Jean Buydens, 2nd Douglas group committee chairwoman during the 1980s, said in an interview that she was uncomfortable with Turley from the moment he arrived, but parents loved him.

"The mothers thought he was a wonderful leader. He would take the boys away camping at the weekends and he would have them over to his house. They thought he was a wonderfully involved Scout leader," she said.

Sometime around 1985, Buydens told regional commissioner Craig Vanni and the professional scouter about suspicions that Turley was abusing the boys.

One boy had gone to Turley's house to cut the grass "and when his mother picked him up he was white and shaking and said 'I am never going there again,'" Buydens said.

There were frequent, and sometimes unauthorized, camping trips and a Beaver leader, who unexpectedly dropped by Turley's house, saw boys with beer bottles, she said.

Turley also brought boys into the Scout group from outside the area, including under-age boys, Buydens said.

"All these things accumulated in my head and I had a funny feeling about it, so I went to Scout House and told them. I thought they would handle it," she said.
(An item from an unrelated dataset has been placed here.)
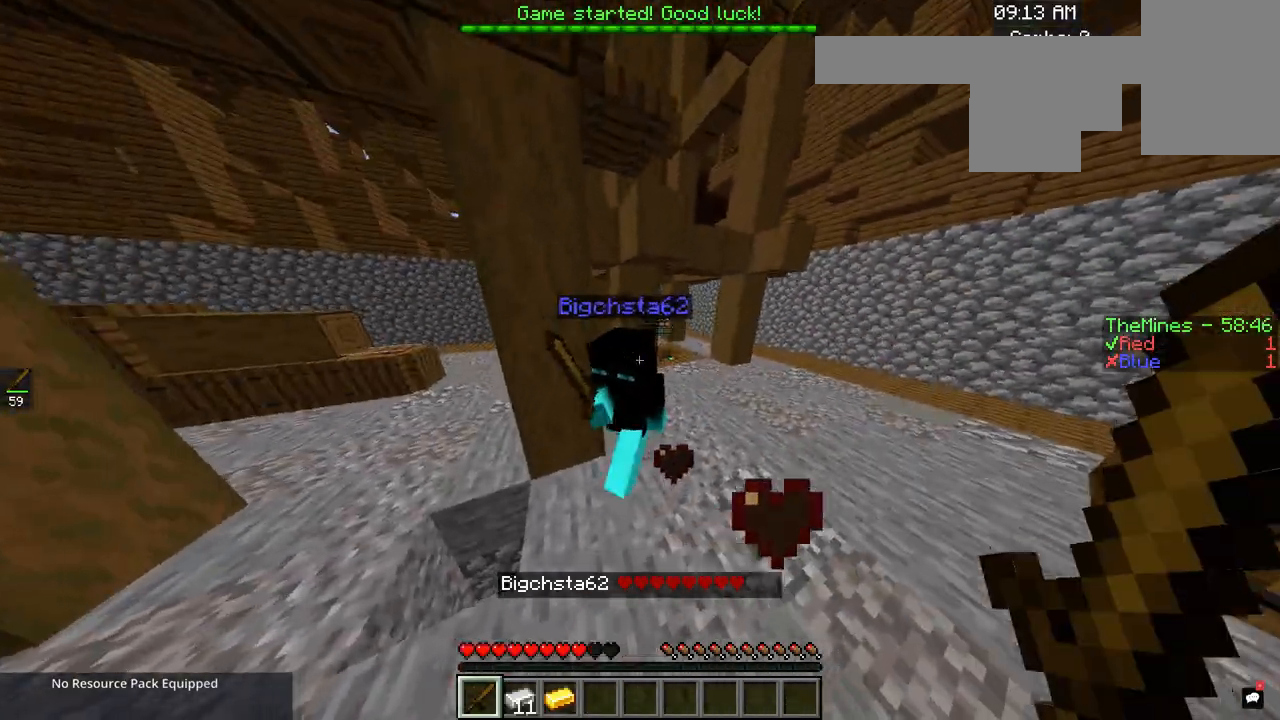
{"keys": [], "mouse": [], "events": [[300, "mouse_left", "up"]]}
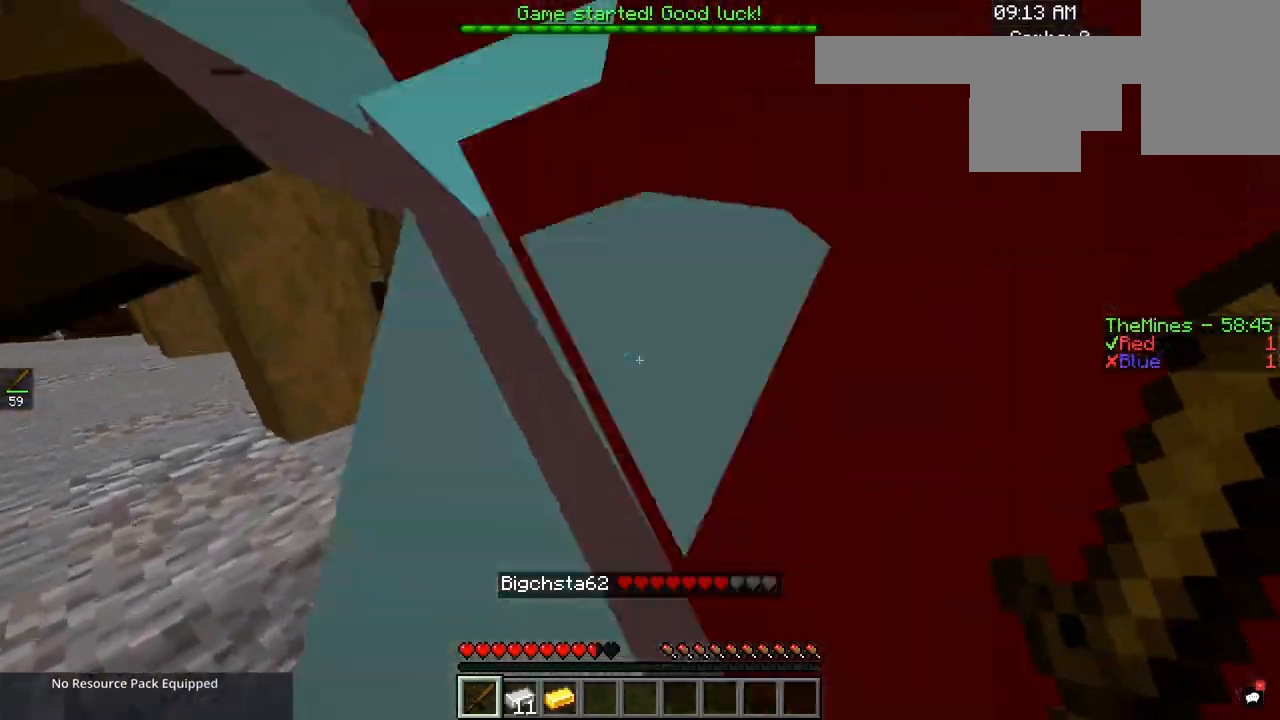
{"keys": [], "mouse": [], "events": [[150, "mouse_left", "down"], [451, "mouse_left", "up"]]}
It was decided Turley should be removed from 2nd Douglas, but he was allowed to volunteer with Cordova Sea Scouts under the supervision of another leader, who had been warned he was never to be alone with the boys, Buydens said.

Police were not told because there was not enough proof, she said.

"I was shocked they would give him another chance, but they explained they had no grounds to stop it. It was just hearsay," Buydens said.

Vanni could not be contacted Friday.

Turley was sentenced to seven years in 1996 for convictions on five separate counts of sexual assaults on four young boys, including a case where he committed buggery on one child between 1971 and 1973, court documents show.

The courts later deemed him a dangerous offender, but he successfully appealed that decision and was designated a long-term offender, instead.

The Boy Scout leader committed most of the assaults in the Greater Victoria area, but some incidents took place in various communities on Vancouver Island. One boy was assaulted in Victoria, the Gulf Islands, Nanaimo, Esquimalt and Saanich between 1983 and 1992. Another boy was assaulted on Saltspring Island for several years starting in 1983.

But the Boy Scouts were only a small part of his pattern of abuse, according to Ruth Picha, the Crown prosecutor working the case. Turley was involved in several community organizations, including Little League baseball, and more than once assaulted children of the mothers he was dating, she explained. He was willing to do anything to get him near children.

"We don't go through dangerous offender hearings on every individual convicted of sexual assaults," Picha said. "We do it in cases where the risk to reoffend is high."